In the proposal, we estimate what it will take to meet Post-Edited Machine Translation (PEMT) goals, including efficiency, cost, and quality goals. We lay out the data we’ll use to train the engine, including training data, tuning data, and testing data. We come up with the process we’ll go through to achieve those goals. We set up the timeline with specific dates of each stage. We estimate the time and cost for each task. And we list the deliverables we’ll make at the end of the project.

Updated Proposal

After we went throught the pilot project, we got the actual results from our training, and we needed to update the original proposal. We used a sample from the MT results and compared it with the human translated version we pulled from the website. It turned out that the two were pretty close. There were some cases where the MT didn’t do a good job and they were typically numbers, proper nouns, verb tenses, capitalization, and plurality.
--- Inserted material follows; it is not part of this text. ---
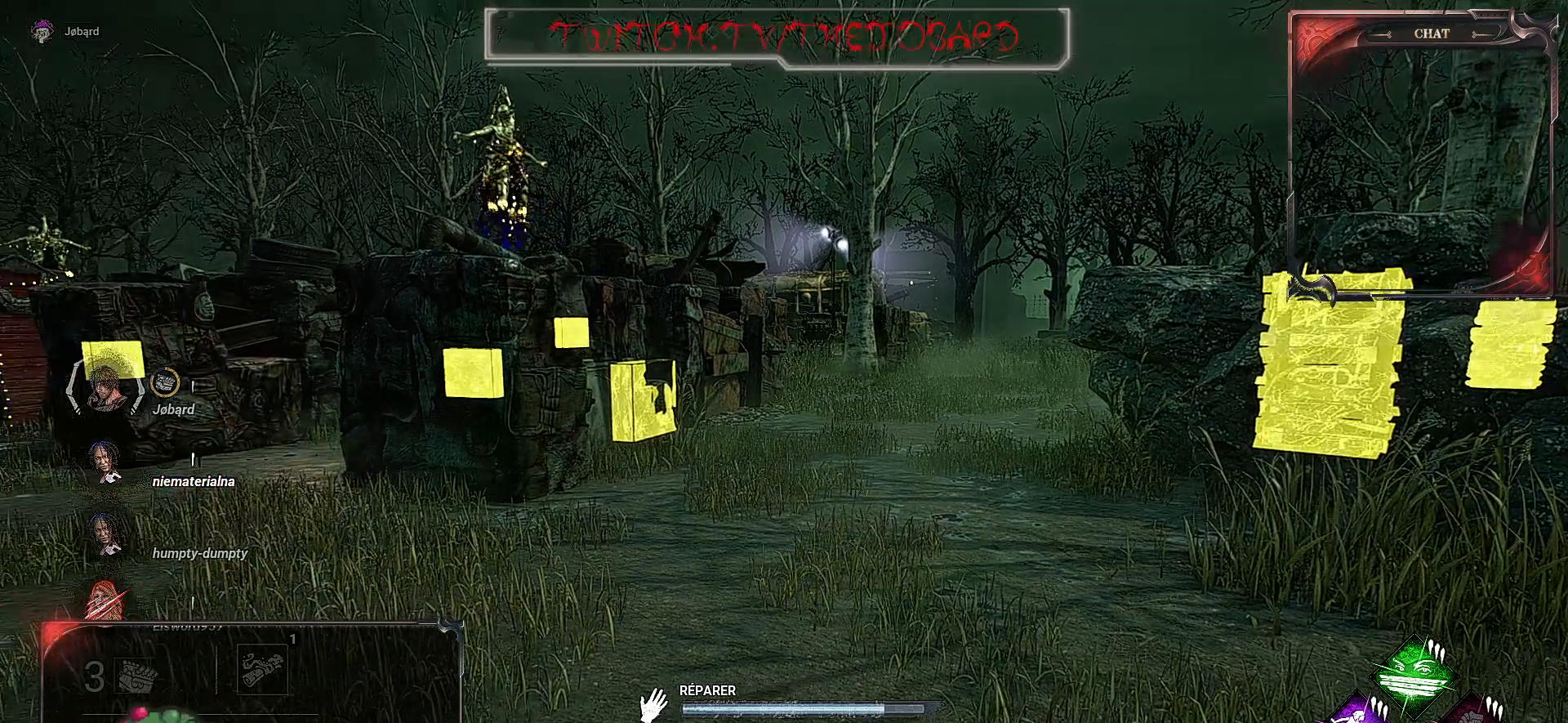
{"keys": [], "mouse": ["left"], "events": []}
Based on the comparison, we were able to calculate the actual efficiency, cost, and quality results, and compare them to the original goals. We revised the original objective according to the calculation and updated the costs. We also gave our recommendation based on the outcome of the project. At the end of the proposal, we attached the MT sample and the detailed training rounds.

Lessons Learned

After finishing this project, we gave a presentation on what we learned from doing this project. There were some things we did right and also some problems we encountered. All in all, we met our goals and according to the training results, implementing this SMT engine in government documents like political speeches could save a lot of time and cost.

Based on the training results, we summarized what the SMT engine is good at translating and what it’s not. And finally, we made our recommendation.

Regular Expression

Later this semester, we learned some basic Regex. We used it to impelemt some QA settings in Trados. First, we experimented on how to use it on regex101.com. We learned how to use it to find some simple expressions like date, number, letter, and email address. Then we incorporated what we learned into Trados where we added some rules in the QA checker.

Trados QA Checker

After that, we each came up with some Regex specific to our language pair which we can use to check the quality of translation.

Utility Tools

At the end of this semester, we learned some useful utility tools. We each chose one that we were interested in and made a demo video about it where we talk about how to use it and how it can be useful in localization.